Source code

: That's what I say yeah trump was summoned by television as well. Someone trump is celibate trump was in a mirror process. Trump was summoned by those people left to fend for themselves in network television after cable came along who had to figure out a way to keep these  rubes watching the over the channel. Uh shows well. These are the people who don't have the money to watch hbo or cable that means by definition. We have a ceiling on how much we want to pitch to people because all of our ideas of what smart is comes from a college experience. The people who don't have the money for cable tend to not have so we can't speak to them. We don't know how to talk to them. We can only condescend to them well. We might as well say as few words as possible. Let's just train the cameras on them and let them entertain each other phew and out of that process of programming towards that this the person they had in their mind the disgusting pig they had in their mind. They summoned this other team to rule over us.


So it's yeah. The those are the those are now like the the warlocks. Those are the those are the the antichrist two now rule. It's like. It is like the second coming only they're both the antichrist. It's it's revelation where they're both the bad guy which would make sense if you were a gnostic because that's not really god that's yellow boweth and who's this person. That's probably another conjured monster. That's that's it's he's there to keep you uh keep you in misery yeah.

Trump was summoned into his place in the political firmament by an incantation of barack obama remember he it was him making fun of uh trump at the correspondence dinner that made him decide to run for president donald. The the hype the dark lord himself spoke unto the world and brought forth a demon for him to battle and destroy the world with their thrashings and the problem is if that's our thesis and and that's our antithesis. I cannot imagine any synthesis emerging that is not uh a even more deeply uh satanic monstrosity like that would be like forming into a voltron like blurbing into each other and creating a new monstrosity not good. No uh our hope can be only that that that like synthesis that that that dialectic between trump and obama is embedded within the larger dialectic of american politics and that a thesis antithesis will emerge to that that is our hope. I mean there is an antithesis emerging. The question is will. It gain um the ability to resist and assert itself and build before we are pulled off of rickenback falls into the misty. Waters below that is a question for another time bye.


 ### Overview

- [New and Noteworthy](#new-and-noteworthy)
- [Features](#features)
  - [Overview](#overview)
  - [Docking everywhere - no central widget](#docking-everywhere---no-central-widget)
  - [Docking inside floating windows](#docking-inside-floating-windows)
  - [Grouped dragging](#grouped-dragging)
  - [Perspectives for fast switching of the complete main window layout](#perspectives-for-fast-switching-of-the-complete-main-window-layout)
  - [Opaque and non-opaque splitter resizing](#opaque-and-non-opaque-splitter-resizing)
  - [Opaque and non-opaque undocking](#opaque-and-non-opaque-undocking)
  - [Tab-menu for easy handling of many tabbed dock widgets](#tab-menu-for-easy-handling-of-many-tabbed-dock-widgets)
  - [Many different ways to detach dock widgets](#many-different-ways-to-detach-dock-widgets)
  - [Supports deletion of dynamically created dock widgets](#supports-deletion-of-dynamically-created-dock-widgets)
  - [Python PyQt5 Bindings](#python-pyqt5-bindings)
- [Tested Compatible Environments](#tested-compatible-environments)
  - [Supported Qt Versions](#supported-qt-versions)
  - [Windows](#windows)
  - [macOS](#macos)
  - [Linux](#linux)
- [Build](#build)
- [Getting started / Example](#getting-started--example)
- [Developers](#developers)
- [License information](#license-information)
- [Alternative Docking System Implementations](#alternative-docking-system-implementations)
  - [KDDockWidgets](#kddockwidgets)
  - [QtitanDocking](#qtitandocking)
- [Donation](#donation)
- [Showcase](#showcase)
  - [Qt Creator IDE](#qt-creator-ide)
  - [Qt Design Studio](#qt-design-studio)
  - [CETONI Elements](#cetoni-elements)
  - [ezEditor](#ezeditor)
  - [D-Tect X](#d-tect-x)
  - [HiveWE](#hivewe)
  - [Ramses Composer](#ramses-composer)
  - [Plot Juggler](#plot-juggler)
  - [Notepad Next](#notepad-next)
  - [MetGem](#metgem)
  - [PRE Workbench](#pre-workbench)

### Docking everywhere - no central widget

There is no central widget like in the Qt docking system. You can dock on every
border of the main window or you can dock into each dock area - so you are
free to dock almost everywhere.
------------------------------------------------------------------------
AIM OF THE EXERCISE
Show the lines of the records above that mention "build".

EXERCISE ANSWER
Trump was summoned into his place in the political firmament by an incantation of barack obama remember he it was him making fun of uh trump at the correspondence dinner that made him decide to run for president donald. The the hype the dark lord himself spoke unto the world and brought forth a demon for him to battle and destroy the world with their thrashings and the problem is if that's our thesis and and that's our antithesis. I cannot imagine any synthesis emerging that is not uh a even more deeply uh satanic monstrosity like that would be like forming into a voltron like blurbing into each other and creating a new monstrosity not good. No uh our hope can be only that that that like synthesis that that that dialectic between trump and obama is embedded within the larger dialectic of american politics and that a thesis antithesis will emerge to that that is our hope. I mean there is an antithesis emerging. The question is will. It gain um the ability to resist and assert itself and build before we are pulled off of rickenback falls into the misty. Waters below that is a question for another time bye.
- [Build](#build)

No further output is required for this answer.